Irish badger cull ‘proved futile’

A new report claims the “virtual extermination” of badgers in the Republic of Ireland has failed to stop the spread of bovine TB.

Although so many badgers have been killed that they are extinct in many areas, the level of TB in cattle is twice as high as in Britain, it says.

The study comes from Badgerwatch Ireland and the UK Badger Trust.

It has been released just before the British government receives an advisory report considering a similar cull.

“The grotesque extent of [the Irish] extermination proves that killing badgers does not control or eradicate bovine TB in cattle,” said Trevor Lawson from the Badger Trust.

“Badgers are a scapegoat for bad farming practices and an inadequate bovine TB testing regime. Our findings make a mockery of the demands for badger culling made in Britain by the National Farmers’ Union and other organisations.”

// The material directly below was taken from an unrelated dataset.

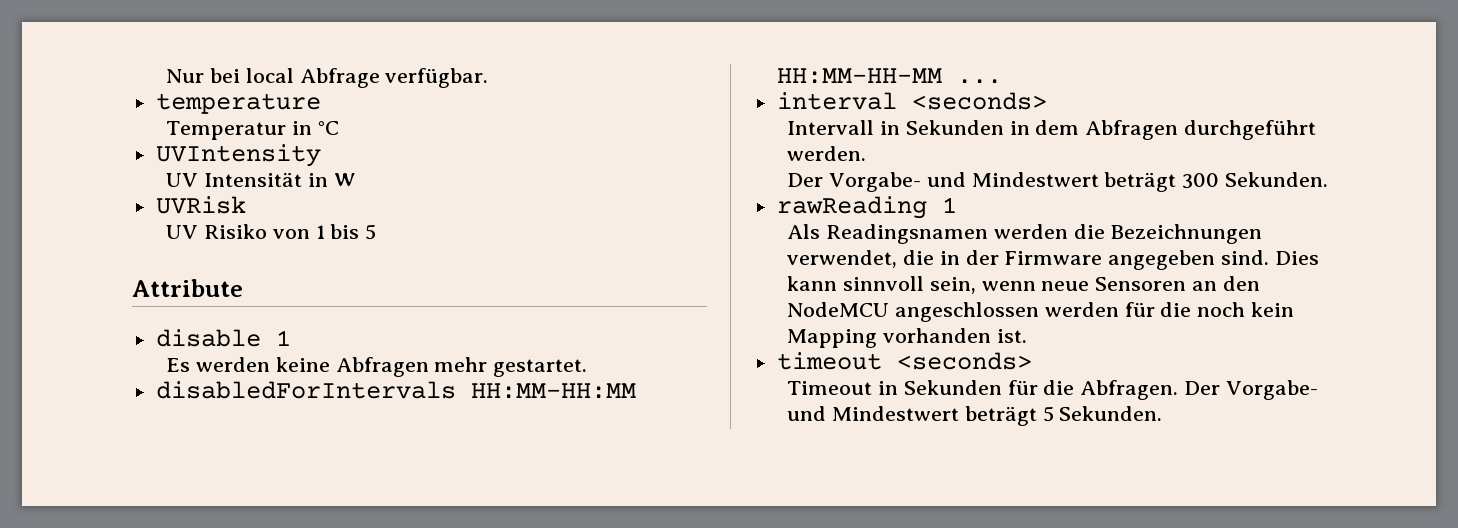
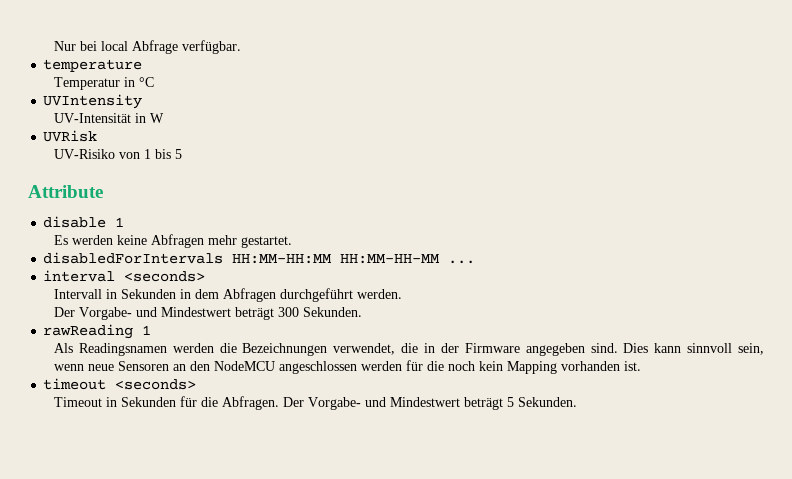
[166,172,302,187] UV Intensität -> [53,113,131,123] UV-Intensität
[166,224,267,239] UV Risiko -> [53,149,115,159] UV-Risiko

Badgerwatch Ireland and the UK Badger Trust have reviewed documents relating to the systematic destruction of badgers in the so-called Four Areas Project which operated in Cork, Monaghan, Donegal and Kilkenny from 1997 to 2002.

The project compared proactive and reactive culling of badgers in outbreak areas to try to determine which approach would have the greatest impact on the incidence of TB in cattle.

A review of the project for Defra found it to be the “best evidence yet of the fact of badgers contributing to bovine TB in cattle”; and the National Farmers’ Union highlights data in the project which it says shows effective badger control reduced cases of TB in cattle by up to 96%.

But the two conservation groups concentrate on what they regard as flaws in the project – and in the Irish Republic’s current control methods.

Their report says with 6,000 badger snares in operation every night in the Republic, the incidence of TB in cattle remains a major problem.

It claims the density of badgers in Ireland is now only 10% of that in equivalent habitats in South West England and yet, in 2006, Ireland slaughtered 9% more cattle with bovine TB than Great Britain – even though the Irish national herd is only 56% the size of Britain’s.

“If you’ve eradicated virtually all your badgers and you’ve still got twice the level of bovine TB in your national herd than you have in Britain, where we’re not slaughtering our badgers, then clearly Ireland has got it wrong,” Trevor Lawson told the BBC News website.

The groups believe their assessment supports the view that bovine TB in Ireland is largely spread by cattle. They say the disease rocketed in Ireland when pre-movement TB testing for cattle was abandoned in 1996.

It quickly reached the highest level ever recorded in 1999, with more than 45,000 positive tests. Badger culling continued throughout that period, their report states.

In Britain, the government-backed Randomised Badger Culling Trial (also known as the Krebs Trial), which ended in 2003, showed that culling could make the TB problem worse.